About Amy Umble:
Amy Umble is health reporter for The Free Lance-Star
Health Systems Agency closes
Today was the final day of operations for the Northwestern Virginia Health Systems Agency. The agency closed when its money ran out.
The agency received no funding from the General Assembly for the last two years. It was operating on its reserves and, in a small way, from the fees that applicants pay when they want a state “certificate of public need.” That money ran out at 5 p.m. today.
The agency, a nonprofit, private corporation, and Stuart Mills, its executive director, were a part of the way Virginia regulates the health care industry. That system will be streamlined now, but it will feature less local input.
“The wool is very easily pulled over the eyes of people who aren’t in the trenches, who don’t walk the halls of the hospitals, who don’t know the physicians and the other players in the community,” Mills said, in a phone conversation this afternoon.
The agency’s role is illustrated by looking at MediCorp Health System and its plan to build another cancer center, this one at Mary Washington Hospital. MediCorp also operates a cancer center on State Route 3.

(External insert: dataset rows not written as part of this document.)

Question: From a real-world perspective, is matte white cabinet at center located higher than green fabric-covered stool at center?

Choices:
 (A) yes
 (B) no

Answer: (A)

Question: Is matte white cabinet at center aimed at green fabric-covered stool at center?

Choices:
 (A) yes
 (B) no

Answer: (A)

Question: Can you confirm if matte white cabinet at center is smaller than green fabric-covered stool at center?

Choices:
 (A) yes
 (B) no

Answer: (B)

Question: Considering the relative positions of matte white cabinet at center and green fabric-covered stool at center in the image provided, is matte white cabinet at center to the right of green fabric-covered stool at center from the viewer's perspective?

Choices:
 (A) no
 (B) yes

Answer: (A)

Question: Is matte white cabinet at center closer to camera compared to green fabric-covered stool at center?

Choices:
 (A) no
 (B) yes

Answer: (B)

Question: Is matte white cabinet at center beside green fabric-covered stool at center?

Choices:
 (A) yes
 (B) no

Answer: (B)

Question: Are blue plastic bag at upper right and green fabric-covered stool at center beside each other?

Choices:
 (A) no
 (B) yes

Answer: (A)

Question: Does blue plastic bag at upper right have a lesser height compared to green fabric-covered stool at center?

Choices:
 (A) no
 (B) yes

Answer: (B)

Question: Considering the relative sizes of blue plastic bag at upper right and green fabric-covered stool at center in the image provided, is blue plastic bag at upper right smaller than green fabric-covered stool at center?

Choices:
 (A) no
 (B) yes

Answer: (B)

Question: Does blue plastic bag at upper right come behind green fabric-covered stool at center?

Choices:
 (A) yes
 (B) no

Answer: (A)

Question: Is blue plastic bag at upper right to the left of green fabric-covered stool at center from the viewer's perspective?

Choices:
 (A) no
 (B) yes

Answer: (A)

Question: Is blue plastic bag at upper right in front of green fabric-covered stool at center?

Virginia believes that supply drives demand in the health care industry, so to hold down costs, it requires anyone who wants to buy an expensive piece of equipment or begin or expand a major health service to get a COPN. MediCorp filed its application this spring and is ready for the next step in process.
Until today, that would have meant that company officials and their Richmond lawyers would have appeared before a local volunteer council, part of Mills’ Health Systems Agency. This group, meeting usually at one of the local libraries, would have heard from anyone who wanted to speak and would have recommended that MediCorp’s plan be approved or rejected.
Then, the MediCorp caravan would have gone to Culpeper where the board of the Health System’s Agency, another volunteer group, would have heard a similar presentation and again recommended approval or rejection. Finally, the company would have carried its application to Richmond, where Dr. Karen Remley, the state health commissioner, would have the final say.
Now, with the Health Systems Agency dead, it’s not clear how the process will work. Mills said that there will still be local public hearings, say on MediCorp’s plan, but they’ll be conducted by employees of the state Health Department. Applicants will then bypass the regional review in Culpeper and head straight to Richmond.
As for Mills, he believes the process will suffer without the local perspective.
“That’s what the councils and the board provide,” he said. “They’re dispassionate, but they’re also informed consumers of the services they regulate. You’re never going to get that in Richmond. I just fear that this is going to become a distant fight that’s ruled by lawyers.”